### DATA FOR THIS TASK
************

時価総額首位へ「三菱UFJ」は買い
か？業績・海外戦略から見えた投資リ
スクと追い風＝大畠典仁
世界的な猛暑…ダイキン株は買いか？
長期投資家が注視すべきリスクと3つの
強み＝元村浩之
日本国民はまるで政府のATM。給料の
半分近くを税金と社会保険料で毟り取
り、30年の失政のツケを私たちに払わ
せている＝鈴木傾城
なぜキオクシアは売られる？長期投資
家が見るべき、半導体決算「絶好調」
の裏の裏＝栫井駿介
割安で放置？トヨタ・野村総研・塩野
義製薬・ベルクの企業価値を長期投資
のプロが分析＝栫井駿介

************

### WHAT TO PRODUCE
Once you have read the data, reproduce all of it exactly.

### OUTPUT FOR THIS TASK
時価総額首位へ「三菱UFJ」は買い
か？業績・海外戦略から見えた投資リ
スクと追い風＝大畠典仁
世界的な猛暑…ダイキン株は買いか？
長期投資家が注視すべきリスクと3つの
強み＝元村浩之
日本国民はまるで政府のATM。給料の
半分近くを税金と社会保険料で毟り取
り、30年の失政のツケを私たちに払わ
せている＝鈴木傾城
なぜキオクシアは売られる？長期投資
家が見るべき、半導体決算「絶好調」
の裏の裏＝栫井駿介
割安で放置？トヨタ・野村総研・塩野
義製薬・ベルクの企業価値を長期投資
のプロが分析＝栫井駿介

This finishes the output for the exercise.